Segment Start: EXERCISE DATA

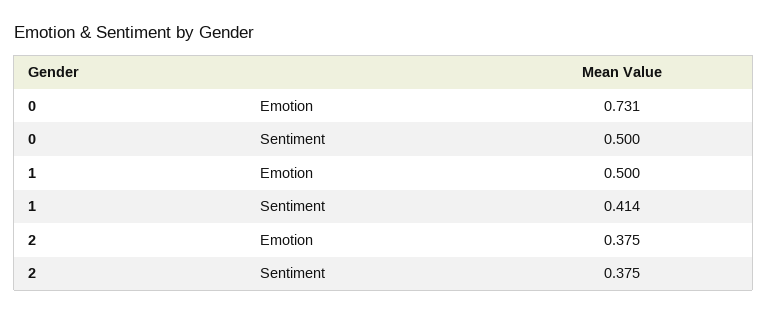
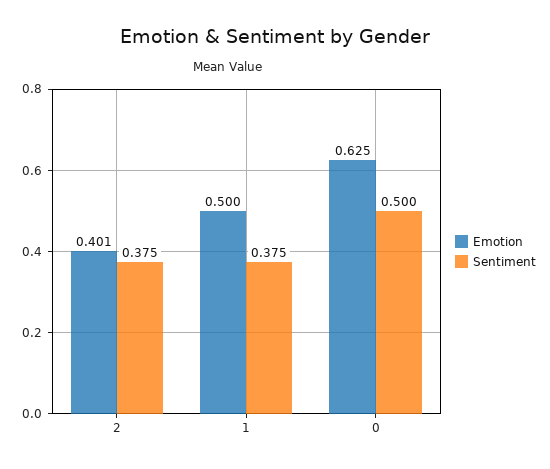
  {
    "Emotion": {
-     "0": 0.731,
+     "0": 0.625,
      "1": 0.5,
-     "2": 0.375
+     "2": 0.401
    },
    "Sentiment": {
      "0": 0.5,
-     "1": 0.414,
+     "1": 0.375,
      "2": 0.375
    }
  }

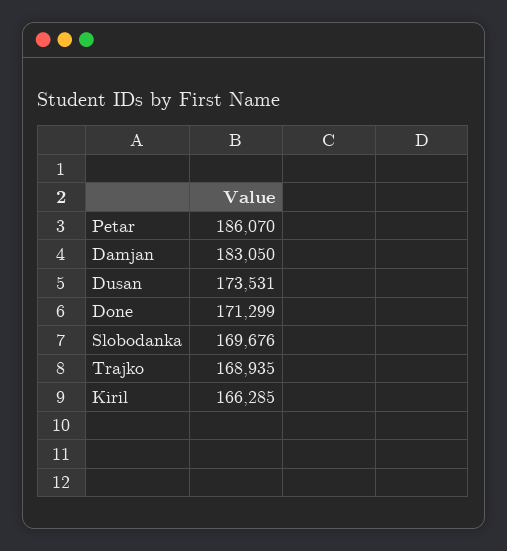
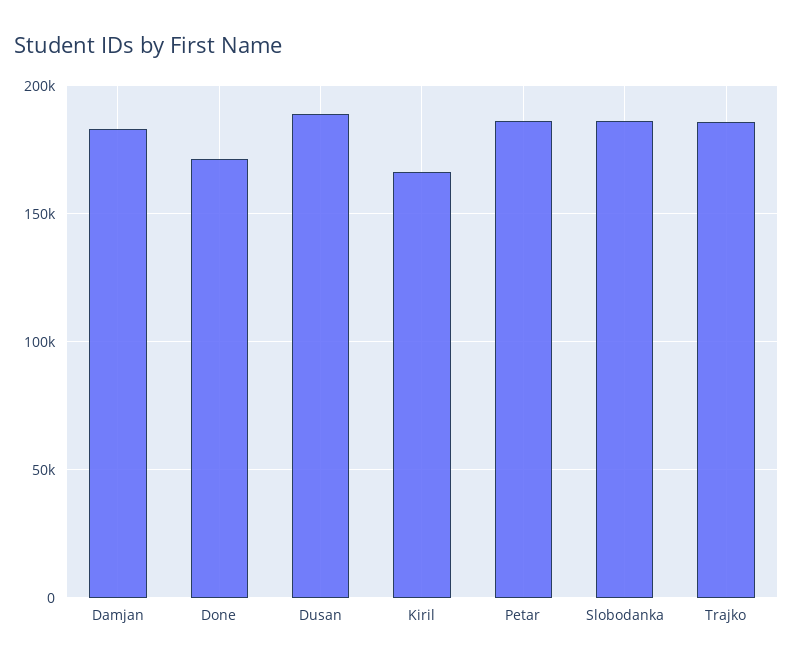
  {
    "Petar": 186070,
    "Damjan": 183050,
-   "Dusan": 173531,
+   "Dusan": 190000,
    "Done": 171299,
-   "Slobodanka": 169676,
+   "Slobodanka": 185000,
-   "Trajko": 168935,
+   "Trajko": 185000,
    "Kiril": 166285
  }

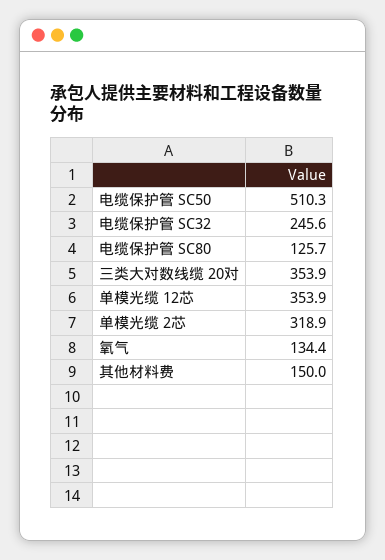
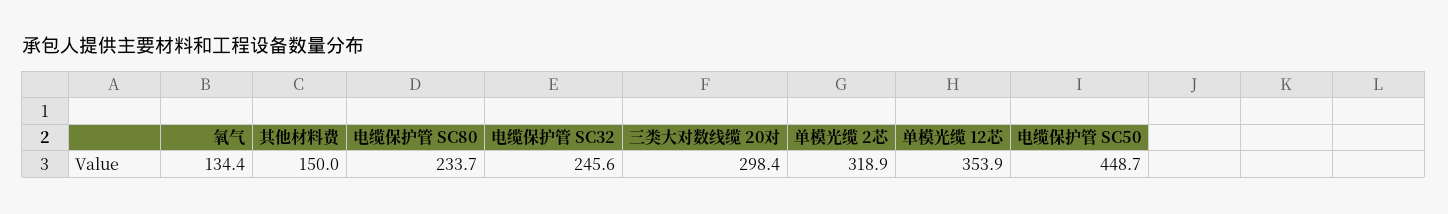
  {
-   "电缆保护管 SC50": 510.3,
+   "电缆保护管 SC50": 448.7,
    "电缆保护管 SC32": 245.6,
-   "电缆保护管 SC80": 125.7,
+   "电缆保护管 SC80": 233.7,
-   "三类大对数线缆 20对": 353.9,
+   "三类大对数线缆 20对": 298.4,
    "单模光缆 12芯": 353.9,
    "单模光缆 2芯": 318.9,
    "氧气": 134.4,
    "其他材料费": 150
  }

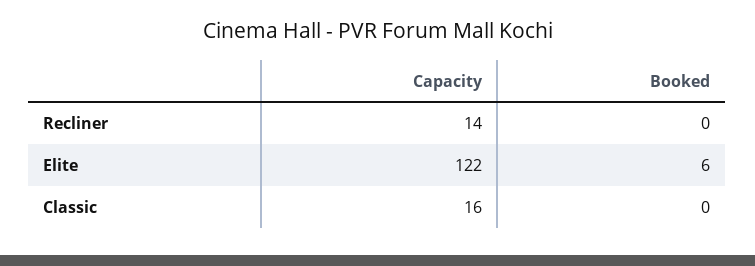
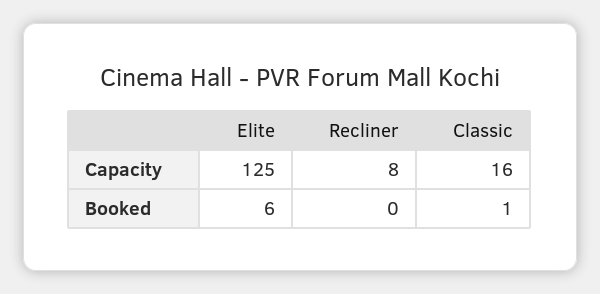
  {
    "Capacity": {
-     "Recliner": 14,
+     "Recliner": 8,
-     "Elite": 122,
+     "Elite": 125,
      "Classic": 16
    },
    "Booked": {
      "Recliner": 0,
      "Elite": 6,
-     "Classic": 0
+     "Classic": 1
    }
  }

Segment End: EXERCISE DATA

Retype the data above exactly. Leave the pictures out.

  {
    "Emotion": {
-     "0": 0.731,
+     "0": 0.625,
      "1": 0.5,
-     "2": 0.375
+     "2": 0.401
    },
    "Sentiment": {
      "0": 0.5,
-     "1": 0.414,
+     "1": 0.375,
      "2": 0.375
    }
  }

  {
    "Petar": 186070,
    "Damjan": 183050,
-   "Dusan": 173531,
+   "Dusan": 190000,
    "Done": 171299,
-   "Slobodanka": 169676,
+   "Slobodanka": 185000,
-   "Trajko": 168935,
+   "Trajko": 185000,
    "Kiril": 166285
  }

  {
-   "电缆保护管 SC50": 510.3,
+   "电缆保护管 SC50": 448.7,
    "电缆保护管 SC32": 245.6,
-   "电缆保护管 SC80": 125.7,
+   "电缆保护管 SC80": 233.7,
-   "三类大对数线缆 20对": 353.9,
+   "三类大对数线缆 20对": 298.4,
    "单模光缆 12芯": 353.9,
    "单模光缆 2芯": 318.9,
    "氧气": 134.4,
    "其他材料费": 150
  }

  {
    "Capacity": {
-     "Recliner": 14,
+     "Recliner": 8,
-     "Elite": 122,
+     "Elite": 125,
      "Classic": 16
    },
    "Booked": {
      "Recliner": 0,
      "Elite": 6,
-     "Classic": 0
+     "Classic": 1
    }
  }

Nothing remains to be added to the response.